An Orange County Superior Court judge Wednesday dismissed a juror from the panel deciding the fate of Republican campaign aide Rhonda Carmony, forcing the jury to start deliberations again from scratch.
The removal came after an unexpected two-hour hearing in the felony trial of Carmony, 27, accused of breaking election laws by allegedly helping a spoiler Democrat qualify for the November 1995 special election, in which Assemblywoman Doris Allen (R-Cypress) was recalled.
The jury began deliberations Wednesday morning as scheduled. But 90 minutes after they began, Jeff Butler, a campaign volunteer for Carmony’s fiance, Rep. Dana Rohrabacher (R-Huntington Beach) was ushered into the courtroom to testify outside the jury’s presence. Jurors then were brought before Judge Francisco P. Briseno and questioned individually.
Carmony’s attorney, Creighton Laz, asked for the courtroom to be closed to the media, saying Butler’s statement would be of a “personal” and “sensitive” nature. He declined to elaborate.
Shortly after noon, a male alternate juror was hastily called to the courtroom and ordered to begin new deliberations with the rest of the panel. Court officials declined to identify the excused juror, one of nine men and three women who sat through the three-week trial.
Briseno later sealed the transcript of Butler’s statements and subsequent juror questioning, saying it was necessary to protect the defendant’s right to a fair trial. He also admonished everyone in the courtroom against speaking about what happened.
Laz and Assistant Dist. Atty. Brent Romney declined to discuss the reasons for the dismissal but characterized it as insignificant.
“Sometimes you have complications in a trial and this is a complication,” Laz said. “I don’t think it will affect the deliberations.”
The jury went home Wednesday and was scheduled to resume its task this morning. Jurors had deliberated for about three hours before being told to start over.
Butler also declined comment on his court appearance. He was listed as a potential witness in the case but wasn’t called by either side.
Butler testified twice before the grand jury that indicted Carmony, saying she asked him to deliver nomination forms on the deadline day for candidate filing to GOP recall aide Jeff Gibson and Mark Denny, then an aide for Assemblyman Curt Pringle (R-Garden Grove). He also testified that Pringle’s chief of staff, Jeff Flint, came up with the idea to have decoy candidate Laurie Campbell sign the petitions even though she hadn’t circulated them herself.
Gibson and Denny each pleaded guilty last year to misdemeanors for collecting signatures for Campbell but failing to sign as circulators.
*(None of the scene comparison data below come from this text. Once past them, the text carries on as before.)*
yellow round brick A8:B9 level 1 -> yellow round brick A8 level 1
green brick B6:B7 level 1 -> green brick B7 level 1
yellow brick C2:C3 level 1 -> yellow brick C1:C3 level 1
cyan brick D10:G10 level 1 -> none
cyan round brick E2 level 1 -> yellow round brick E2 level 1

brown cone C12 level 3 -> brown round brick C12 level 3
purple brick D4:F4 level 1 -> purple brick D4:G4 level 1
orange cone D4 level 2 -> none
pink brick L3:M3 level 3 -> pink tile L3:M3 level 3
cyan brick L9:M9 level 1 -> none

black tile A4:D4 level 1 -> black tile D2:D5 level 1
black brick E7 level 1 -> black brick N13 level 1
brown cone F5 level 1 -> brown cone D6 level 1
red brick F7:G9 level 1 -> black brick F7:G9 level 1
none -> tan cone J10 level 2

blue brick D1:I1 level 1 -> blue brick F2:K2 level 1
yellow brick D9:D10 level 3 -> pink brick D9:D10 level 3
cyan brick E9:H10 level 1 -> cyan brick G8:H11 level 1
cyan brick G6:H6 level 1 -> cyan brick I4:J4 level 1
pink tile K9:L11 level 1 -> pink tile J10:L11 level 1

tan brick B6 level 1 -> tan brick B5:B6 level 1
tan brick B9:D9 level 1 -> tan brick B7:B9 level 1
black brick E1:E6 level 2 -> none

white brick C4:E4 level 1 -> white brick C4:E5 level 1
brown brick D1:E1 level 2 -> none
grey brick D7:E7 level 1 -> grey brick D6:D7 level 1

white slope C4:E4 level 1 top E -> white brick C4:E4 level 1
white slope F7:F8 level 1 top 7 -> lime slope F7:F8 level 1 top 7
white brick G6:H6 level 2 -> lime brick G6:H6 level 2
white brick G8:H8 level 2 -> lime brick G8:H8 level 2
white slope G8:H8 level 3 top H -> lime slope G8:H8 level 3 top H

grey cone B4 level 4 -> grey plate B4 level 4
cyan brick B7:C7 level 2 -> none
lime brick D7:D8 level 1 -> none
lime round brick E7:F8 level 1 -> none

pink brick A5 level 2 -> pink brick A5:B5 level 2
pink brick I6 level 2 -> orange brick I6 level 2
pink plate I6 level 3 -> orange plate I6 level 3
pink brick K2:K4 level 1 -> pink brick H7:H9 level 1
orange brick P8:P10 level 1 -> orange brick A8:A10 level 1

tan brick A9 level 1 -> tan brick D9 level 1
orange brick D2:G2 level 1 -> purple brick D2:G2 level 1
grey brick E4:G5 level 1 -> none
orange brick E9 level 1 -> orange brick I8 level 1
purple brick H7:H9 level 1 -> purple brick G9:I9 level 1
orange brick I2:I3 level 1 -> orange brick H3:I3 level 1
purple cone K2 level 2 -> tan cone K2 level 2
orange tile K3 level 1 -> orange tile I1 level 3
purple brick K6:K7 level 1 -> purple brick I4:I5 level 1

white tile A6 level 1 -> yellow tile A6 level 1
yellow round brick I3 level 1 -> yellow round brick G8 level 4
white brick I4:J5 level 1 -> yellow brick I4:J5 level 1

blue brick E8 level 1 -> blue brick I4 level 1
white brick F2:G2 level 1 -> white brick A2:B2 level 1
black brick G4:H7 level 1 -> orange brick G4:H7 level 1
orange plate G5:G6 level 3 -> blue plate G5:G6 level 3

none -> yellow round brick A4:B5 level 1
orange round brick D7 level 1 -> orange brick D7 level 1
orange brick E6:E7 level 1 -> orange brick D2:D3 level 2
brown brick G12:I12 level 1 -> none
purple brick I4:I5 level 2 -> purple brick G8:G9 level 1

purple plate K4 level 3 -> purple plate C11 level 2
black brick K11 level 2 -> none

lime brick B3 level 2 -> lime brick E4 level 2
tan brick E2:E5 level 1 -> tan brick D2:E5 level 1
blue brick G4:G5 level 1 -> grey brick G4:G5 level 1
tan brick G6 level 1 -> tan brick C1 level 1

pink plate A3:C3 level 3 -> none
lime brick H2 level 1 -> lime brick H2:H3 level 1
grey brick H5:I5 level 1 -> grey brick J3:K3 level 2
They said the scheme to assist Campbell onto the ballot was orchestrated by Carmony.
Campbell testified during the trial that it was Gibson, not Carmony, who instructed her to falsely sign the petitions.
During closing arguments, Romney characterized Carmony as instrumental in getting Campbell’s paperwork completed while allegedly violating election laws to hide the involvement of GOP workers. He argued that Flint--earlier named as an unindicted co-conspirator and whom the defense blamed for any illegalities--could have been the “maestro” with Carmony’s help.
The winner-take-all election recalled Allen, who had angered conservatives by becoming speaker through a deal brokered by former longtime Democratic Assembly Speaker Willie Brown. Allen’s seat was won by Scott Baugh, whose candidacy was backed by Rohrabacher.
Testimony during the trial outlined Republicans’ concern that the four GOP candidates on the ballot would split the vote and hand the election to a Democrat unless additional Democrats could be found to run. At stake was Republican control of the Assembly and the expectation that Pringle would be elected speaker and replace Allen.